48 Hours In Italy Without Wine & Cheese
That's a math equation.
If Wine + Cheese + X = Italy, then solve for X.
*Now, this isn’t the arithmetic you learned in school because a variety of answers are accepted for the value of X.
X, is a morning walk to a local “bar” that serves cafe espresso and pane al cioccolato, which became brioche cioccolato when yelled across the bar to the woman at the register who informed me my bill was only €2 before asking which cigarettes I wanted. I didn’t want any cigarettes. I needed to save my breath for the goodbye shouting match between the barista and myself.
Me: “Ciao, Grazie.”
Him: “CIAO, BUONA GIORNATA, CIAO!”
X is a persimmon, selected by the man working a fruit stall in the Brera neighborhood who lured you in with fresh grapes, handing you samples as he selected his next customer from the foot traffic. A multitasker. But, the persimmon, so juicy that it drips off your fingers from the first bite and stains your pants and the street before you can accept the napkin and your €.20 coin from the vendor. Desire is impatient.
The goodbyes are thank you’s with a kind smile.
X is a taxi driver, a motorcycle driver, and a group of pedestrians, congregating at a crosswalk on Viale Monte Nero, with arms stretched out between their shoulders and heads, yelling combinations of dog, god, pig, and asshole to each other. They all cross the intersection safely, congratulating themselves for their victory, ignorant to the reality that this interaction will have no impact on future driving or walking patterns of these individuals or other Italians.
A late middle finger by the motorcycle driver was the only goodbye.
X is a ride to Navigli Grande on the number 9 tram without paying. In the standing room only car, your eyes dart through the passengers, surveying for the official blue jackets that will write you a €40 ticket for failing to validate or even purchase a ticket.
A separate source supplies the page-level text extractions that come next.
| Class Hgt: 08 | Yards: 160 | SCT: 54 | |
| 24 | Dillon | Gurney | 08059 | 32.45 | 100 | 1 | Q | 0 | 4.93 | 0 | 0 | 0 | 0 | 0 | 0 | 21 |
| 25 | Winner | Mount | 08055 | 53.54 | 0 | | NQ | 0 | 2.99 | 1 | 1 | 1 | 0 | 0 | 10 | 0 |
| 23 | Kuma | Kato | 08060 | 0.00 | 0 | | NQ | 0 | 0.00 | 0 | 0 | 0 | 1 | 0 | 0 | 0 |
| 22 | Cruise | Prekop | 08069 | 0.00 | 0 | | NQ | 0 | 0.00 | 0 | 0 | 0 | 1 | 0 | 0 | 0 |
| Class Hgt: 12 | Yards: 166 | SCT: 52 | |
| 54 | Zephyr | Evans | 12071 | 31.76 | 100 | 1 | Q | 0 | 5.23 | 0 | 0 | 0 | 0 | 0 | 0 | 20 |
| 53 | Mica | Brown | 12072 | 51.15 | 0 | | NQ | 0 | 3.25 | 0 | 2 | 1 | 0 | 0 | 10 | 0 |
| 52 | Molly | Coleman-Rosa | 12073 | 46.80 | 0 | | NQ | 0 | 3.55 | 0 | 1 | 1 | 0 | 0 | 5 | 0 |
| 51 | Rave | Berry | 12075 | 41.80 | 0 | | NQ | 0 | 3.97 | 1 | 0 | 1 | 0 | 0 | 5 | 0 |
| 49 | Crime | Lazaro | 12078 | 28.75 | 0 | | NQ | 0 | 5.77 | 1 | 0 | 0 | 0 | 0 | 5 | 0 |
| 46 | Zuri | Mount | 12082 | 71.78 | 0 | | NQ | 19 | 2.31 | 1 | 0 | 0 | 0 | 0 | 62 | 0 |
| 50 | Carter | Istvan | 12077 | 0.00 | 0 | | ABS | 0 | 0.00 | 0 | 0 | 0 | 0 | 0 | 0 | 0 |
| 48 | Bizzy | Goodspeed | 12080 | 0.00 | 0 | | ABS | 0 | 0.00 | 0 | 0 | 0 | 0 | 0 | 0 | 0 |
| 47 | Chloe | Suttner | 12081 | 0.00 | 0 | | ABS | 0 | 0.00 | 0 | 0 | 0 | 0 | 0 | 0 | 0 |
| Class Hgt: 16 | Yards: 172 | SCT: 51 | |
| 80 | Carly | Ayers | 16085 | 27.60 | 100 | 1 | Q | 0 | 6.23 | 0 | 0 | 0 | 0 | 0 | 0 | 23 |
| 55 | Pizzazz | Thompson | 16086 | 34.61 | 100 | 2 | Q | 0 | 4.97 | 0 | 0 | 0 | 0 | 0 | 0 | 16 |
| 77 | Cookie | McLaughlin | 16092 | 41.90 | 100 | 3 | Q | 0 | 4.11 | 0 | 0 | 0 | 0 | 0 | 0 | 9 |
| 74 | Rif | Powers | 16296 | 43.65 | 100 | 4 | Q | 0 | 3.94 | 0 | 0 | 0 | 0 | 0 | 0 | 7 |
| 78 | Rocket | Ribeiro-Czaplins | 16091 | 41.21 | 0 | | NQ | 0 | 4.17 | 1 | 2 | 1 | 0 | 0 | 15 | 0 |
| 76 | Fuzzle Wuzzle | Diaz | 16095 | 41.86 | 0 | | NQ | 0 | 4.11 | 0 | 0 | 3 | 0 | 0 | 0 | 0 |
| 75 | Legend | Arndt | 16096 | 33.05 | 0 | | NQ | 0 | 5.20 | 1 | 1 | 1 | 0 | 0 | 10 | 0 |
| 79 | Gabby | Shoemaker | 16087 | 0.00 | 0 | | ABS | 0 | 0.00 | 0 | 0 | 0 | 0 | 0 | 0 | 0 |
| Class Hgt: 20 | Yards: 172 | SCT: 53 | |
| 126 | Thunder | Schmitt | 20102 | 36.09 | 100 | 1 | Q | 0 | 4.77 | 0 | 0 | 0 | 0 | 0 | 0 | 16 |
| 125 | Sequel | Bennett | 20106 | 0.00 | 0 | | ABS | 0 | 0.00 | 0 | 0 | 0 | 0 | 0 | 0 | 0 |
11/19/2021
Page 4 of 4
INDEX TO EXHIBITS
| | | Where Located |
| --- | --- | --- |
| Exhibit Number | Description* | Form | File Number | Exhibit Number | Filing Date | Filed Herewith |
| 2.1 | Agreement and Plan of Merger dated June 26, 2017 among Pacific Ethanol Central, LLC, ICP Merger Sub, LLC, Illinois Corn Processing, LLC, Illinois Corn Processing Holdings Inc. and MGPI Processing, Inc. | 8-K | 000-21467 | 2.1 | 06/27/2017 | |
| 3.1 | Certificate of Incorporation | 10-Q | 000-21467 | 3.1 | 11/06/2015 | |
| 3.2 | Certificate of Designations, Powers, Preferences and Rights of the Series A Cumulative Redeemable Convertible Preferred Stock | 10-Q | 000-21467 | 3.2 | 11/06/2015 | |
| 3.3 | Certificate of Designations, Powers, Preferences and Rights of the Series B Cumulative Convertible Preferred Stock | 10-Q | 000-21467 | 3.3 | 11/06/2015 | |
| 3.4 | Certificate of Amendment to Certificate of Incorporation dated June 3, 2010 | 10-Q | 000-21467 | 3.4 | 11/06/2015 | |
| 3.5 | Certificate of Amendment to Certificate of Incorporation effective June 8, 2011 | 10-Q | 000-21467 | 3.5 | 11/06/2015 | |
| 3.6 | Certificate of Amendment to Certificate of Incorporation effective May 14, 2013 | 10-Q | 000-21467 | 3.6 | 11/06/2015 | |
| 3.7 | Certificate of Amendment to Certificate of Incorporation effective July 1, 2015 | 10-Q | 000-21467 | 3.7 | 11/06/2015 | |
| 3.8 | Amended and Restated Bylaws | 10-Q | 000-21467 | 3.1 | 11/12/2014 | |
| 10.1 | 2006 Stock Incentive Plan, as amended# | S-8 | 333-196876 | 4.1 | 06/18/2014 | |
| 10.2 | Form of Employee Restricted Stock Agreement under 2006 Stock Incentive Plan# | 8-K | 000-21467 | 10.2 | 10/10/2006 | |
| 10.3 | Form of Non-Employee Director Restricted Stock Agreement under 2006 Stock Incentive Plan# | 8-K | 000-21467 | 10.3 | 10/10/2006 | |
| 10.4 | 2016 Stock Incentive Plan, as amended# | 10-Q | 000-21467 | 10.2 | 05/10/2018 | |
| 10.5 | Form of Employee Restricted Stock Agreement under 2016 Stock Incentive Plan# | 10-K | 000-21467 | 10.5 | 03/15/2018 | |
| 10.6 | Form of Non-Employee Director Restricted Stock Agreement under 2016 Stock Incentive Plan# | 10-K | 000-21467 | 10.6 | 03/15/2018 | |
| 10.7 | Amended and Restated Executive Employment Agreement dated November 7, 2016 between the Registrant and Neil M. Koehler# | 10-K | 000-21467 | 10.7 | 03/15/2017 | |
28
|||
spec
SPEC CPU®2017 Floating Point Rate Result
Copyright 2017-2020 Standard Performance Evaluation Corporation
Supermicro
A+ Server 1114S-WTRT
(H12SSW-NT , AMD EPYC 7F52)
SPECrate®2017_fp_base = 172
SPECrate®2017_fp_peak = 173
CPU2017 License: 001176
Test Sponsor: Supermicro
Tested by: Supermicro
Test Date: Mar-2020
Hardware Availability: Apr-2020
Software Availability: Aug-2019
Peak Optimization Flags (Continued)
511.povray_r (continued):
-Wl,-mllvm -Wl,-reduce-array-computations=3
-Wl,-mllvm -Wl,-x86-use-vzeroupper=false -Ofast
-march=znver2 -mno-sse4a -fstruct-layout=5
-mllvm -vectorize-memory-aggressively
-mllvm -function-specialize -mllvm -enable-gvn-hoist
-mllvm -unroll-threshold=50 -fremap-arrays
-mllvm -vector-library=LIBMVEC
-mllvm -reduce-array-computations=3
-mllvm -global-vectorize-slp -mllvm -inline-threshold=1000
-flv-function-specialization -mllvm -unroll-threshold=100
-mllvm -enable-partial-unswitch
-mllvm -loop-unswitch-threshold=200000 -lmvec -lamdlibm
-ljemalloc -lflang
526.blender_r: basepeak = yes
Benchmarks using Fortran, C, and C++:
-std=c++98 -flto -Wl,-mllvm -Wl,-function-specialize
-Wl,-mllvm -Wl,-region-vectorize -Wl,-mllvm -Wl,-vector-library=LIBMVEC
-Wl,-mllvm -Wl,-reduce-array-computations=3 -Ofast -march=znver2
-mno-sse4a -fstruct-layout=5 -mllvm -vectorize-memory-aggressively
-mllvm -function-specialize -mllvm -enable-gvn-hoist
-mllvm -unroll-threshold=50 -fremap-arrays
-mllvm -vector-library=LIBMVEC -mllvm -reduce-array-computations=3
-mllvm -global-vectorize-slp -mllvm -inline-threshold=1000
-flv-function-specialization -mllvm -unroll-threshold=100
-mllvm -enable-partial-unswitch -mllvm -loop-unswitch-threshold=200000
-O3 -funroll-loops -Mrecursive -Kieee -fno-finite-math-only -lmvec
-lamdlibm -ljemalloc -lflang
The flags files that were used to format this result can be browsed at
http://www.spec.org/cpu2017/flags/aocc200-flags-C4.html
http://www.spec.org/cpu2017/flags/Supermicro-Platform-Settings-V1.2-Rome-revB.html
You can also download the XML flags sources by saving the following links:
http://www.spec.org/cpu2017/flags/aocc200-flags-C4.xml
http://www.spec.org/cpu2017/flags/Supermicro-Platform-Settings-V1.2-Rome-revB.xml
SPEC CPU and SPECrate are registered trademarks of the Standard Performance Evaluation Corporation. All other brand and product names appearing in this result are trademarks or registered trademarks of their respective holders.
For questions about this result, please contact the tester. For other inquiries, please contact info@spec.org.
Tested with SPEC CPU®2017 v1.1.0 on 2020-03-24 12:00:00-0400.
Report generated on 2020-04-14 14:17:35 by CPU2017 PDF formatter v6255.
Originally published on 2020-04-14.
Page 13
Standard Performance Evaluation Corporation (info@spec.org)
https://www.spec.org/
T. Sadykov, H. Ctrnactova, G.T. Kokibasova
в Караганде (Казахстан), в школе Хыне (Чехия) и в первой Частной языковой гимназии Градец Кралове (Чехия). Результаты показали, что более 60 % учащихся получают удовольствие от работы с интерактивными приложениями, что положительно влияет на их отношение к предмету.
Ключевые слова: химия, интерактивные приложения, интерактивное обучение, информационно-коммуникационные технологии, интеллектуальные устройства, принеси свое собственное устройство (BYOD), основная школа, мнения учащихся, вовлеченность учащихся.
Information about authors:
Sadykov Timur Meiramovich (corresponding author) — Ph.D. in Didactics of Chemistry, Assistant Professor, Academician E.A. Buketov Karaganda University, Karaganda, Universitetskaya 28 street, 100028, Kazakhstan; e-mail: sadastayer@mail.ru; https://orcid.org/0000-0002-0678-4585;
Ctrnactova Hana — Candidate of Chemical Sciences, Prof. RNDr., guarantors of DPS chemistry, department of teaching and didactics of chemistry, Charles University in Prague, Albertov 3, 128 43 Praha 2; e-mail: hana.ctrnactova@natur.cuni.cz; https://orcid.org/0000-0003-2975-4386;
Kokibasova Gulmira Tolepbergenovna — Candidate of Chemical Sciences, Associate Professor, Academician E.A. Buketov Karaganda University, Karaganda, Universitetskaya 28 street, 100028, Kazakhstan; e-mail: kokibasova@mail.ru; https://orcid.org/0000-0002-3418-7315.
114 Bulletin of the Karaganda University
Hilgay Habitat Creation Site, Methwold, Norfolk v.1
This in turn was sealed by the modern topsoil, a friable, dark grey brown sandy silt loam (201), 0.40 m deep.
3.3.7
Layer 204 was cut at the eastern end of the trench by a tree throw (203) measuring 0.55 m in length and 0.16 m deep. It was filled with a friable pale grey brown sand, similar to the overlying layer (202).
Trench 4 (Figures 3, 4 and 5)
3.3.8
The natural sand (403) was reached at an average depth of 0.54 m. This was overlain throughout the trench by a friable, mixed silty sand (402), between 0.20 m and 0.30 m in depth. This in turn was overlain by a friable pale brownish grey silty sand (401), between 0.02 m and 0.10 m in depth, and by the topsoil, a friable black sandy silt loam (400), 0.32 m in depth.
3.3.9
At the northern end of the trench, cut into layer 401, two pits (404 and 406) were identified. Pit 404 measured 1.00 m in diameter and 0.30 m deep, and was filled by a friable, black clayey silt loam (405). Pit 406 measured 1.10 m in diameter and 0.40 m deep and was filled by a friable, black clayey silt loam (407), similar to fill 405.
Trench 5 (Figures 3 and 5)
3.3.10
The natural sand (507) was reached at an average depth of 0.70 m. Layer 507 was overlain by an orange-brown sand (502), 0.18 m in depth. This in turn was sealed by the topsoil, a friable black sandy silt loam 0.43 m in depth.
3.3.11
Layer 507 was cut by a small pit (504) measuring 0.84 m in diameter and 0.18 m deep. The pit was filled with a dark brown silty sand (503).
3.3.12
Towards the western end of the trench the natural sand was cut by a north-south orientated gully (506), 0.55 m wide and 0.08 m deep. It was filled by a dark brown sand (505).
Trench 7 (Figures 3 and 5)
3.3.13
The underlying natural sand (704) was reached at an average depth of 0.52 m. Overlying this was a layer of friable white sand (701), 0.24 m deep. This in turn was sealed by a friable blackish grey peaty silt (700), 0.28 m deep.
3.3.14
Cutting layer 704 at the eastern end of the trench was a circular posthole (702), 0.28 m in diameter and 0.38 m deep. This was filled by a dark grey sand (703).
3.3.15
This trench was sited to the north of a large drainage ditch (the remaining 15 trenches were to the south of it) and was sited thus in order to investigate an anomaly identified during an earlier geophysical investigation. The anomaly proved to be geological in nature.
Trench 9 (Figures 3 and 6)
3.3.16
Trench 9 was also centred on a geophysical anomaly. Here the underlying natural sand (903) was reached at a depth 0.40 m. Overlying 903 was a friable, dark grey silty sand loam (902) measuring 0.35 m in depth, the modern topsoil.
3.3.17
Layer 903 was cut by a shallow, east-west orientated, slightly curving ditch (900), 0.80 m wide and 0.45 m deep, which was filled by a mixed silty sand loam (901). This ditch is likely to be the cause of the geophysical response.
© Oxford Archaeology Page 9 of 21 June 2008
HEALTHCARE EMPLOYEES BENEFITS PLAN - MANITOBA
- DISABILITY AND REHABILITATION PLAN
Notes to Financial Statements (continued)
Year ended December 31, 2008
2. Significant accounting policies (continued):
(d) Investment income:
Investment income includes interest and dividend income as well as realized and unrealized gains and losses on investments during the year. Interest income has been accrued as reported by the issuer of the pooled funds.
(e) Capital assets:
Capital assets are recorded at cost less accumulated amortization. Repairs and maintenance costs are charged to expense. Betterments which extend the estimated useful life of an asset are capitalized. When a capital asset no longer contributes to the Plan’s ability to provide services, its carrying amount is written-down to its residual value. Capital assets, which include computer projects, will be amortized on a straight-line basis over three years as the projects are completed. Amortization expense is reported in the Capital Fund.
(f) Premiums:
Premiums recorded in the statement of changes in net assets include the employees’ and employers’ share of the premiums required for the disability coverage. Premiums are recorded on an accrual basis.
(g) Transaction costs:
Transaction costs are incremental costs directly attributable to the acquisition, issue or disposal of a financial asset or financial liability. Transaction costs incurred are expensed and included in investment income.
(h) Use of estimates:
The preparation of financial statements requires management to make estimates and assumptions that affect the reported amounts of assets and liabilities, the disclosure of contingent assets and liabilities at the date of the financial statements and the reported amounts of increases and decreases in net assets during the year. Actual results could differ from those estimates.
When you see the jackets, you grab your friend's arm and dash out the closing tram doors to safety.
You can’t hear the goodbye because the tram door has closed on the shouting officer.
X is stopping a family of 4, 3 humans and 1 dog, on the sidewalk to pet Lucy, their dog, and realizing Lucy isn’t responding to your request for paw because she is an Italian dog. She doesn’t speak English, and you don’t have a treat. Your commands are ignored.
Goodbye isn’t understood because Lucy still doesn’t speak English.
Italy is a love affair. A country whose regions encourage a forgiven indulgence into their Bella Vita. It’s here we step out of our routines. Morning runs become exploration walks that extend into the afternoon, espresso is chosen over green tea, and breakfast is replaced by dessert.
So, spending a weekend in Milan as someone who doesn’t drink wine or eat animal products could have been difficult. It was tempting. Italy is a country where straying from our commitments doesn’t feel like abandonment, but rather a thrill. But, with my own version of math, I allowed Italy to mean something different this weekend. I had a love affair with Milan and I don’t regret it.